The development of formal models of real systems usually requires a perfect understanding of informal descriptions of systems which are usually just written in English. Based on the type of system, an adequate specification formalism needs to be chosen, and the informal specification translated into it. Abstraction from unimportant details then yields an accurate, formal model of the real system. The process of developing a detailed and accurate model usually takes a large amount of time, often months or years; without even starting a formal analysis.
When publishing the results on a formal analysis in a scientific paper, details of the model have to be skipped due to lack of space, and often the lessons learnt from modelling are not discussed since they are not within the main focus of the paper.
The MARS workshop aims at discussing exactly these unmentioned lessons, emphasising modelling over verification.
We thus invite papers that present full models of real systems, which may lay the basis for future comparison and analysis. The MARS workshop intends to bring together researchers from different communities who are developing formal models of real systems, especially in areas where large models occur, such as networks, cyber-physical systems, or hardware/software codesign. An aim of the workshop is to present different modelling approaches and discuss the pros and cons of each of them.

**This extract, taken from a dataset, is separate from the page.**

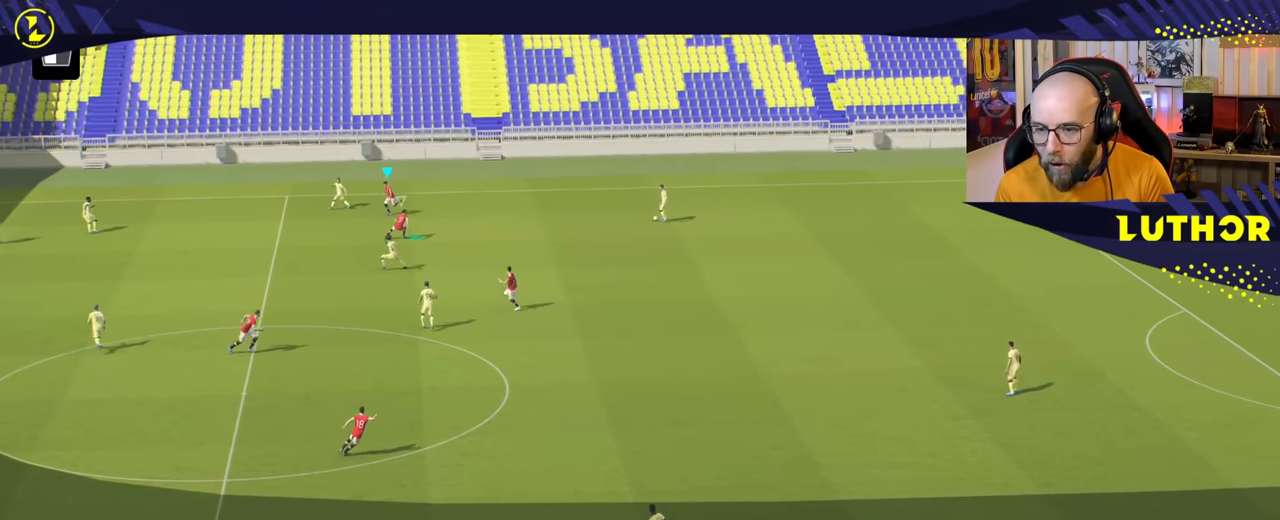
{"buttons": ["R2"], "left_stick": "down-right", "right_stick": "center", "events": [[183, "left_stick", "down"], [317, "left_stick", "down-right"]]}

In addition to the EPTCS proceedings, the formal models presented during the workshop will be archived in the MARS repository, a growing, diverse collection of realistic benchmarks, provided in machine-readable form and licensed under Creative Commons. The existence of the MARS repository is a unique feature that makes MARS papers available to the wider community so that others can reproduce experiments, perform further analyses, and try the same case studies with different formal methods.

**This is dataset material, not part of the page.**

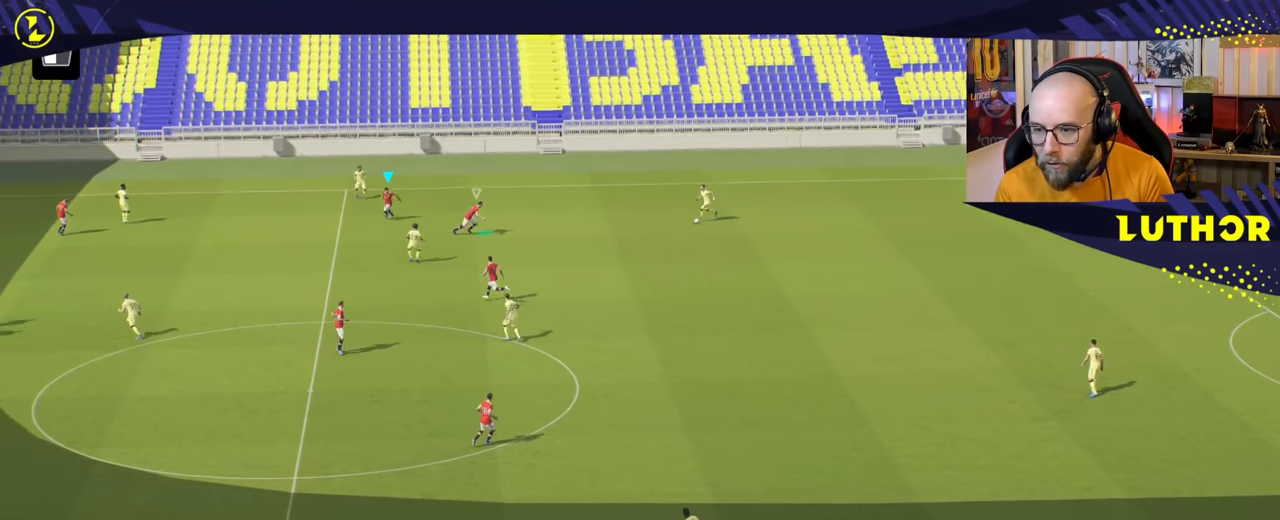
{"buttons": ["R2"], "left_stick": "down-right", "right_stick": "center", "events": []}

Submissions must be unpublished and not be submitted
for publication elsewhere. Contributions are limited to
12 pages EPTCS
style (not counting references and the appendices),
but shorter extended abstracts are welcome. Appendices
(of arbitrary length) can be used to present all details
of a formalised model; the appendices will be part of the
proceedings. In case a formal model is presented in some
formalism or tool, such as timed automata for Uppaal or
formal proofs for Isabelle/HOL, these models have to be
submitted in totality as well, in the appendices and/or
as a TAR or ZIP file, the contents of which, for
accepted papers will be made available in our Repository of Models for Formal
Analysis of Real Systems.
Submissions must be in English and submitted in PDF format via EasyChair. The TAR or ZIP file with the model should be send as an email attachment to firstname.lastname@example.org. All submissions will be peer-reviewed by at least three referees based on their novelty, relevance and technical merit. The proceedings will be published as part of the open-access series Electronic Proceedings in Theoretical Computer Science (EPTCS).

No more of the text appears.